WHAT YOU HAVE TO DO
After removing every image, reproduce the data exactly as it appears.
[[ INPUT DATA, beginning ]]
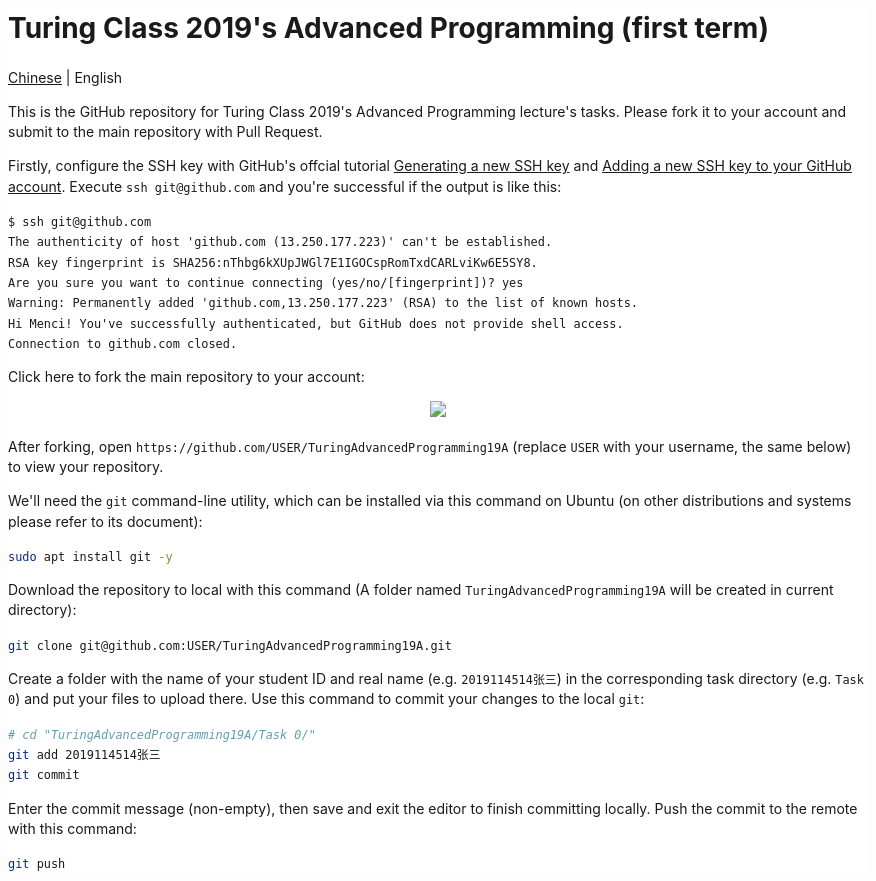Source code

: # Turing Class 2019's Advanced Programming (first term)
[Chinese](README.zh.md) | English

This is the GitHub repository for Turing Class 2019's Advanced Programming lecture's tasks. Please fork it to your account and submit to the main repository with Pull Request.

Firstly, configure the SSH key with GitHub's offcial tutorial [Generating a new SSH key](https://help.github.com/en/articles/generating-a-new-ssh-key-and-adding-it-to-the-ssh-agent) and [Adding a new SSH key to your GitHub account](https://help.github.com/en/articles/adding-a-new-ssh-key-to-your-github-account). Execute `ssh git@github.com` and you're successful if the output is like this:

```
$ ssh git@github.com
The authenticity of host 'github.com (13.250.177.223)' can't be established.
RSA key fingerprint is SHA256:nThbg6kXUpJWGl7E1IGOCspRomTxdCARLviKw6E5SY8.
Are you sure you want to continue connecting (yes/no/[fingerprint])? yes
Warning: Permanently added 'github.com,13.250.177.223' (RSA) to the list of known hosts.
Hi Menci! You've successfully authenticated, but GitHub does not provide shell access.
Connection to github.com closed.
```

Click here to fork the main repository to your account:

<center><img src=".readme/fork.png" width="990"></center>

After forking, open `https://github.com/USER/TuringAdvancedProgramming19A` (replace `USER` with your username, the same below) to view your repository.

We'll need the `git` command-line utility, which can be installed via this command on Ubuntu (on other distributions and systems please refer to its document):

```bash
sudo apt install git -y
```

Download the repository to local with this command (A folder named `TuringAdvancedProgramming19A` will be created in current directory):

```bash
git clone git@github.com:USER/TuringAdvancedProgramming19A.git
```

Create a folder with the name of your student ID and real name (e.g. `2019114514张三`) in the corresponding task directory (e.g. `Task 0`) and put your files to upload there. Use this command to commit your changes to the local `git`:

```bash
# cd "TuringAdvancedProgramming19A/Task 0/"
git add 2019114514张三
git commit
```

Enter the commit message (non-empty), then save and exit the editor to finish committing locally. Push the commit to the remote with this command:

```bash
git push
```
[[ INPUT DATA, end ]]
OUTPUT OF THE TASK
Source code

: # Turing Class 2019's Advanced Programming (first term)
[Chinese](README.zh.md) | English

This is the GitHub repository for Turing Class 2019's Advanced Programming lecture's tasks. Please fork it to your account and submit to the main repository with Pull Request.

Firstly, configure the SSH key with GitHub's offcial tutorial [Generating a new SSH key](https://help.github.com/en/articles/generating-a-new-ssh-key-and-adding-it-to-the-ssh-agent) and [Adding a new SSH key to your GitHub account](https://help.github.com/en/articles/adding-a-new-ssh-key-to-your-github-account). Execute `ssh git@github.com` and you're successful if the output is like this:

```
$ ssh git@github.com
The authenticity of host 'github.com (13.250.177.223)' can't be established.
RSA key fingerprint is SHA256:nThbg6kXUpJWGl7E1IGOCspRomTxdCARLviKw6E5SY8.
Are you sure you want to continue connecting (yes/no/[fingerprint])? yes
Warning: Permanently added 'github.com,13.250.177.223' (RSA) to the list of known hosts.
Hi Menci! You've successfully authenticated, but GitHub does not provide shell access.
Connection to github.com closed.
```

Click here to fork the main repository to your account:

<center><img src=".readme/fork.png" width="990"></center>

After forking, open `https://github.com/USER/TuringAdvancedProgramming19A` (replace `USER` with your username, the same below) to view your repository.

We'll need the `git` command-line utility, which can be installed via this command on Ubuntu (on other distributions and systems please refer to its document):

```bash
sudo apt install git -y
```

Download the repository to local with this command (A folder named `TuringAdvancedProgramming19A` will be created in current directory):

```bash
git clone git@github.com:USER/TuringAdvancedProgramming19A.git
```

Create a folder with the name of your student ID and real name (e.g. `2019114514张三`) in the corresponding task directory (e.g. `Task 0`) and put your files to upload there. Use this command to commit your changes to the local `git`:

```bash
# cd "TuringAdvancedProgramming19A/Task 0/"
git add 2019114514张三
git commit
```

Enter the commit message (non-empty), then save and exit the editor to finish committing locally. Push the commit to the remote with this command:

```bash
git push
```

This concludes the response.